Constituent Base Parsers

This repository contains the source code of the base constituent parser which supports the following languages:

  • English
  • Spanish
  • Italian
  • French

The parser takes KAF documents (with elements as it needs tokenized text) as standard input and outputs constituent syntactic analysis in KAF or treebank format. It also provides an option of outputting the constituent heads, as defined by Collins PhD thesis.

Requirements

  • Java 1.7 or newer
  • Ruby 1.9.2 or newer

Development requirements:

  • Maven
  • Bundler

Installation

Installing as a regular Gem:

gem install opener-constituent-parser-base

Using Bundler:

gem 'opener-constituent-parser-base',
  :git    => '[email protected]:opener-project/constituent-parser-base.git',
  :branch => 'master'

Using specific install:

gem install specific_install
gem specific_install opener-constituent-parser-base \
   -l https://github.com/opener-project/constituent-parser-base.git

Usage

cat some_input_file.kaf | constituent-parser-base

Contributing

First make sure all the required dependencies are installed:

bundle install

Then compile the required Java code:

bundle exec rake compile

For this you'll need to have Java 1.7 and Maven installed.
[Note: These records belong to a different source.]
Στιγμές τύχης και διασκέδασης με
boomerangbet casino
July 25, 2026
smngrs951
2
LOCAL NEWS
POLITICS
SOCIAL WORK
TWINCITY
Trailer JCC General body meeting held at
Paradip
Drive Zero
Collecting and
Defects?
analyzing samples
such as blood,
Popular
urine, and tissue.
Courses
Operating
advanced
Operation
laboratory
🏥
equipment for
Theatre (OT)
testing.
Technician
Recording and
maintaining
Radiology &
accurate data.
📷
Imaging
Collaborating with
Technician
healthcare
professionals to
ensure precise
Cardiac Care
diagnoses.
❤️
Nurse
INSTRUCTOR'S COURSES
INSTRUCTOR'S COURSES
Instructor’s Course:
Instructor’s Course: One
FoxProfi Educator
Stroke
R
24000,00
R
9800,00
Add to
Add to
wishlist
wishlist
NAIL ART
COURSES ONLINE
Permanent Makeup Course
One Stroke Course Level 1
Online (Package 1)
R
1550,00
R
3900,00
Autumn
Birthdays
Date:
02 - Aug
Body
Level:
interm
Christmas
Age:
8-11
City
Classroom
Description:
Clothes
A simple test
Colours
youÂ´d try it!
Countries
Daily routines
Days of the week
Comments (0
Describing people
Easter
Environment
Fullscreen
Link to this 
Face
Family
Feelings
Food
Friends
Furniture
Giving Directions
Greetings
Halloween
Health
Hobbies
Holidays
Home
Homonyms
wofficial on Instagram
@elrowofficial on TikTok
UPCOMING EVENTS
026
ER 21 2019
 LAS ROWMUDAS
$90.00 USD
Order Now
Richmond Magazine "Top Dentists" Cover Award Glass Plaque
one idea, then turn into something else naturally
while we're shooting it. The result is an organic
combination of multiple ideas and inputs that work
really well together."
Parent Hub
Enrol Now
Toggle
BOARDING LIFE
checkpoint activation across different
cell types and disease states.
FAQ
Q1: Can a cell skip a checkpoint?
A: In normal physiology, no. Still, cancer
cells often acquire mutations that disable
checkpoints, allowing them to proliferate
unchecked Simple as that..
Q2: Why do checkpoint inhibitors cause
These requirements are verified for you before the Rake task calls Maven.

Testing

To run the tests (which are powered by Cucumber), simply run the following:

bundle exec rake

This will take care of verifying the requirements, installing the required Java packages and running the tests.

For more information on the available Rake tasks run the following:

bundle exec rake -T

Structure

This repository comes in two parts: a collection of Java source files and Ruby source files. The Java code can be found in the core/ directory, everything else will be Ruby source code.